Even pre-pandemic, the revision process broke me, which came as a total surprise. I’m an enthusiastic reviser. Breaking things down and then rebuilding them is my favorite part of writing. Plus, my editors at Creature are brilliant and generous and guided the book to completion in a way that I’m really jazzed about. Still, during revision I was wracked by indecision, insecurity, and anxiety. I struggled to sleep and cried whenever I was alone. I barely hung on at my (kind, literary) job. I leaned heavily on my husband–who’s also a writer–for everyday things like keeping myself fed and, ultimately, writing support. 

I’m still trying to process what happened. I think that because Edendale had, for years, been the place where I experimented, learned, and often failed away from the pressure or belief that it would ever be a real book, the sudden prospect of making decisions in the manuscript that I could no longer unmake was psychologically jarring. All that said, when the pandemic shoe dropped, I’d already unraveled and was limping towards re-raveling. I was about a week or so into doing daily exercises from Julia Cameron’s The Artist’s Way (which I recommend!). So, Julia Cameron carried my writing practice through the first couple months. Now, I’m onto exercises from Alan Watt’s 90-day Novel (which I also recommend!). I’ve never structured my writing time like this before, but it’s all that’s working right now. 

WC: You’ve mentioned before that part of what drives your writing is curiosity about human behavior. Personally, I feel like the last few years have broken down a lot of my assumptions about human behavior and shown me how much more I have yet to learn. Has witnessing the pandemic, and other recent events, changed or affected your understanding of human behavior? If so, has your writing process changed in some way to accommodate that shift in understanding?

JS: My favorite paradox – I think, the reason that I’ll never get tired of the ridiculous, impossible task of sitting down at my desk and trying to re-create the world—is that studying life precisely enough to get it down always seems to make the whole thing incomprehensible to me.
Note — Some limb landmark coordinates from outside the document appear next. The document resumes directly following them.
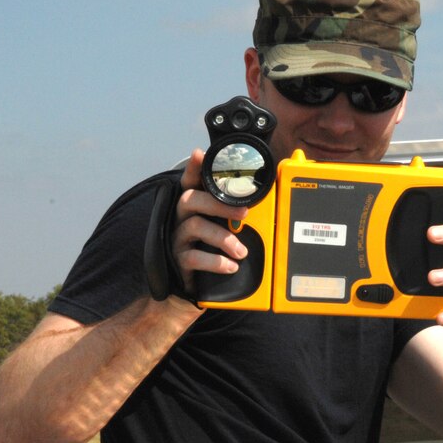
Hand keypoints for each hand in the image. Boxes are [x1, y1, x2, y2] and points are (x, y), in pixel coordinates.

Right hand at [171, 149, 249, 292]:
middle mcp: (181, 218)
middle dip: (219, 203)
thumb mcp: (223, 228)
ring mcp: (177, 238)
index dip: (194, 168)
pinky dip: (216, 262)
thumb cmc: (211, 250)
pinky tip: (231, 266)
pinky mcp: (178, 260)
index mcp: (193, 206)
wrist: (192, 288)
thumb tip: (265, 199)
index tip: (200, 154)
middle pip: (191, 199)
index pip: (190, 181)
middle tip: (245, 213)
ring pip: (195, 226)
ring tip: (241, 251)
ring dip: (223, 238)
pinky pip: (193, 257)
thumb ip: (235, 213)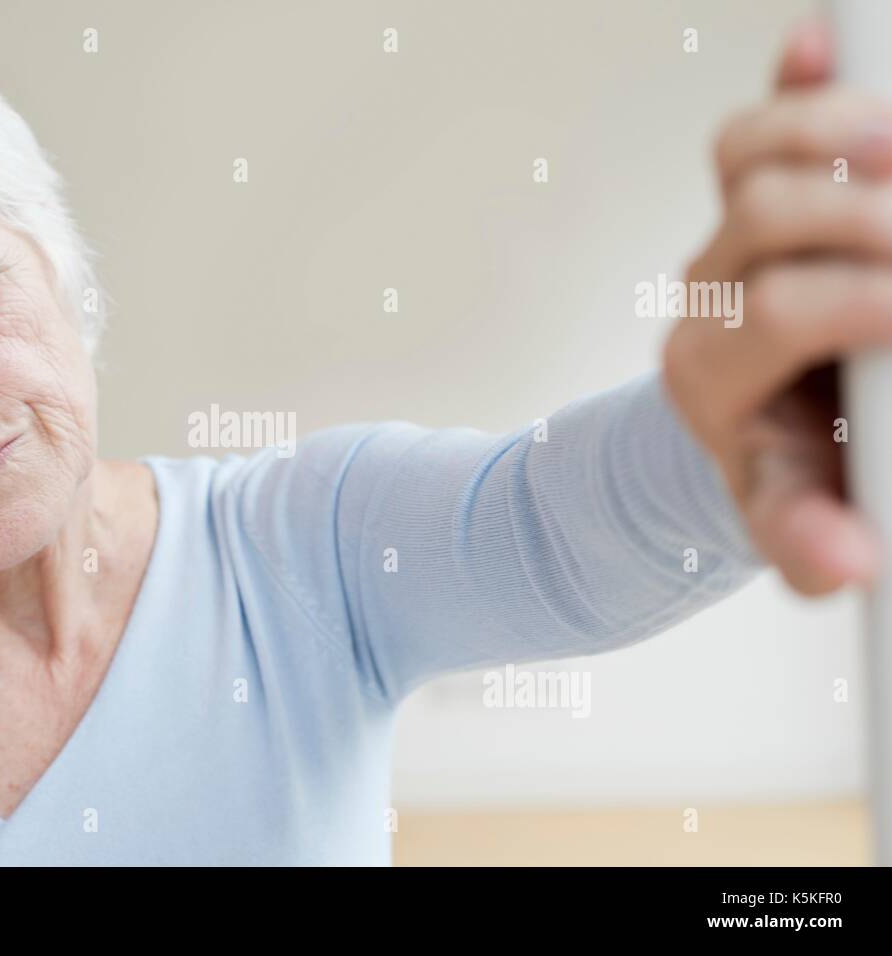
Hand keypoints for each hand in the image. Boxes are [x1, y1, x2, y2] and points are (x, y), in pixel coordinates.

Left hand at [664, 15, 891, 595]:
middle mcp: (711, 291)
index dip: (853, 302)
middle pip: (767, 213)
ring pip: (750, 154)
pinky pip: (767, 119)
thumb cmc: (786, 467)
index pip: (777, 311)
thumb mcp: (791, 513)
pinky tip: (823, 43)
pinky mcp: (760, 194)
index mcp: (712, 372)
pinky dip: (803, 76)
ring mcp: (731, 236)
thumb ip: (805, 538)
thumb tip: (843, 562)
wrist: (748, 428)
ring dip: (835, 130)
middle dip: (861, 214)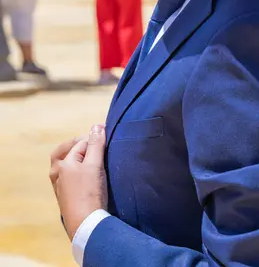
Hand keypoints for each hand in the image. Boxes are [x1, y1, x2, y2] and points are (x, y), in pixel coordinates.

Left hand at [50, 125, 106, 240]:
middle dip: (80, 146)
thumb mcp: (95, 165)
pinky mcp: (66, 198)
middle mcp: (58, 174)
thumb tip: (97, 125)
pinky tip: (87, 176)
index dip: (95, 139)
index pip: (81, 143)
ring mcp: (60, 187)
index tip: (108, 137)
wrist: (87, 224)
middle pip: (66, 152)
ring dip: (77, 159)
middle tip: (96, 144)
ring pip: (65, 166)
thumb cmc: (90, 192)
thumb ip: (96, 144)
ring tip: (91, 158)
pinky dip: (76, 172)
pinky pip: (68, 178)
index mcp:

Creating believable human beings out of words, or at least trying to, leads me to more questions about human behavior than I started with. The questions I circle back to tend to relate to personality and the way our environments (meaning everything from wildfires to pandemics to structures of power) influence how we behave.

The way that people around me, including myself, have reacted to the pandemic is wild. 

I don’t understand it, but I’m fascinated and obsessed with it. Again, I’m looking closely, trying to capture its essence, and throwing myself into a state of confusion. My plan is to write into this confusion until I can’t bear it anymore, see if I can jury-rig in some plot, and maybe a second novel will emerge.